Marius1311 commented 2 years ago

Hi @hyjforesight, does the numbering (0-5) reflect what you believe to be the biological order of clusters in this data?

Marius1311 commented 2 years ago

Re what type of processed data: see CytoTRCE tutorial and the original paper please.

hyjforesight commented 2 years ago

hello @Marius1311 Thanks for the late response.

Hi @hyjforesight, does the numbering (0-5) reflect what you believe to be the biological order of clusters in this data?

That's the tricky part because we're analyzing the cancer data, of which the clusters cannot be annotated with existing knowledge. So it would be important to decide which type of data should be used because the directions and pseudotime will affect our conclusions. For example, if we use the raw data with no HVG sliced (like your official tutorial did), we can tell that cluster 0 has both differentiated and undifferentiated cells. image

However, if we use HVG sliced&scaled data, it will tell that cluster 0 only has the differentiated cells. image

We've no idea which conclusion is right because using raw data as the tutorial did makes the directions quite messed, while using HVG sliced&scaled data makes directions smooth, just like the smooth stream the tutorial shows in the zebrafish embryogenesis. How about your opinions?

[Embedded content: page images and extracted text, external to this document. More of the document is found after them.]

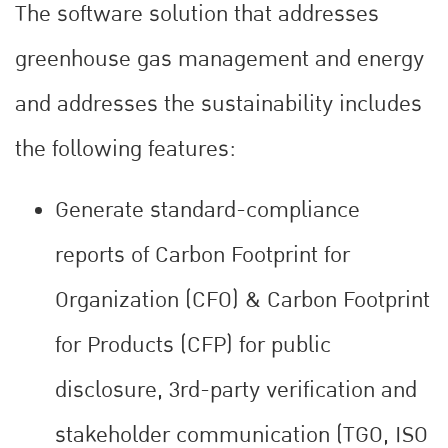
The software solution that addresses
greenhouse gas management and energy
and addresses the sustainability includes
the following features:
Generate standard-compliance
reports of Carbon Footprint for
Organization (CFO) & Carbon Footprint
for Products (CFP) for public
disclosure, 3rd-party verification and
stakeholder communication (TGO, ISO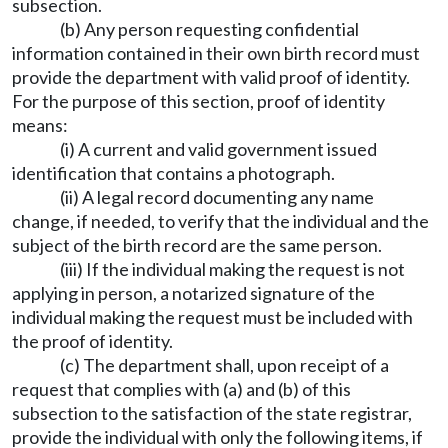
subsection.
(b) Any person requesting confidential
information contained in their own birth record must
provide the department with valid proof of identity.
For the purpose of this section, proof of identity
means:
(i) A current and valid government issued
identification that contains a photograph.
(ii) A legal record documenting any name
change, if needed, to verify that the individual and the
subject of the birth record are the same person.
(iii) If the individual making the request is not
applying in person, a notarized signature of the
individual making the request must be included with
the proof of identity.
(c) The department shall, upon receipt of a
request that complies with (a) and (b) of this
subsection to the satisfaction of the state registrar,
provide the individual with only the following items, if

Re what type of processed data: see CytoTRCE tutorial and the original paper please.

Sorry, haven't read yet. Gonna read this amazing paper soon.

Thanks! Best, YJ

Marius1311 commented 2 years ago

Hi YJ, please let me know whether your question persists once you've read the original publication. thanks.

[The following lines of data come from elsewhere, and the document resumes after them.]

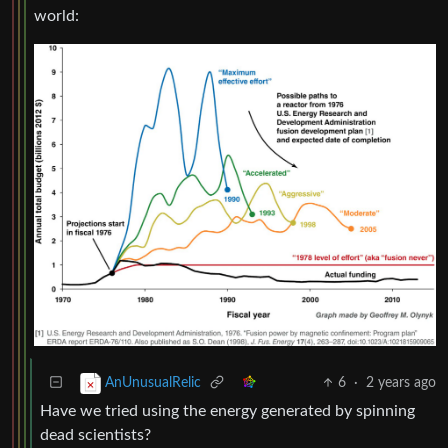
world:
6
·
2 years ago
AnUnusualRelic
Have we tried using the energy generated by spinning
dead scientists?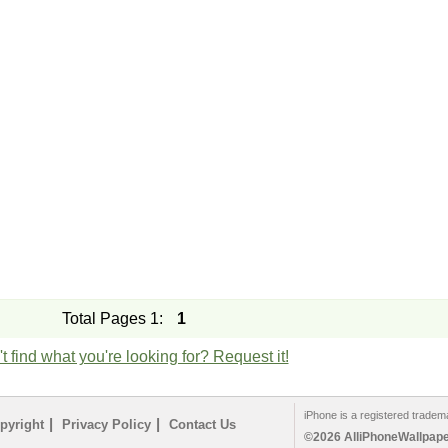
Total Pages 1:
1
t find what you're looking for? Request it!
iPhone is a registered tradem
|
|
pyright
Privacy Policy
Contact Us
©2026 AlliPhoneWallpaper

hyjforesight commented 2 years ago

hello @Marius1311 Sorry for the late response. I enjoyed reading your amazing paper. It updated my understanding of CellRank. In the paper, RNA velocity-based analysis was demonstrated as an example for elucidating CellRank. Just the same as the scVelo package does, raw data was input, normalized, HVG selected, and then proceeded with CellRank. I have no doubt about these procedures. We did the same. But for the CytoTRACE kernel, because no example was shown in the paper, and the CellRank beyond RNA velocity tutorial only did log-transformation before proceeding data into kernel, we're still a little confused:

  1. Log-transformed data without selecting HVG and scaling makes the stream of CytoTRACE noisy for our own data (maybe too many cells or too many genes?). That's why it makes me think about using HVG selected or scaled data as an input for the cytoTRACE kernel of CellRANK.
  2. By checking the CytoTRACE original package (https://cytotrace.stanford.edu/#e), I found that it requires non-normalized data. No need to do further HVG selection and scaling. The package will do log-normalization internally. I'm wondering whether the cytoTRACE kernel of CellRANK did log-normalization internally? It looks not, because the tutorial did sc.pp.filter_genes(adata, min_cells=10), scv.pp.normalize_per_cell(adata), and sc.pp.log1p(adata) before ctk = CytoTRACEKernel(adata). Not sure whether my interpretation is right. image
  3. CellRANK corrects the noise of RNA velocity by combining with the concept of gene expression similarity and softly allocating cells into macrostates. This reminds me the first introduction of pesudotime by Monocle. As we know, when making the trajectory and calculating pseudtoime, Monocle uses the log-transformed, HVG selected and scaled date. Does it give us a hint that we could also use log-transformed, HVG selected and scaled date for cytoTRACE kernel of CellRANK? Thanks! Best, YJ
Marius1311 commented 2 years ago

Hi @hyjforesight, sorry for my delayed response. Here's our reasoning for why we use certain transformations in the CytoTRACEKernel:

That's our recommended best practice. We noticed that CytoTRACE works well in a number of developmental scenarios, especially in early development. Of course, you're free to experiment with preprocessing to find what works best for you; however, please consider the possibility that the CytoTRACE assumption might simply be violated in your biological setting. If that's the case, it's probably better to use a different method, rather than trying to make CytoTRACE work in a setting it's not designed for.

Links

hyjforesight commented 2 years ago

Thank you @Marius1311 for such a detailed explanation! Appreciate it!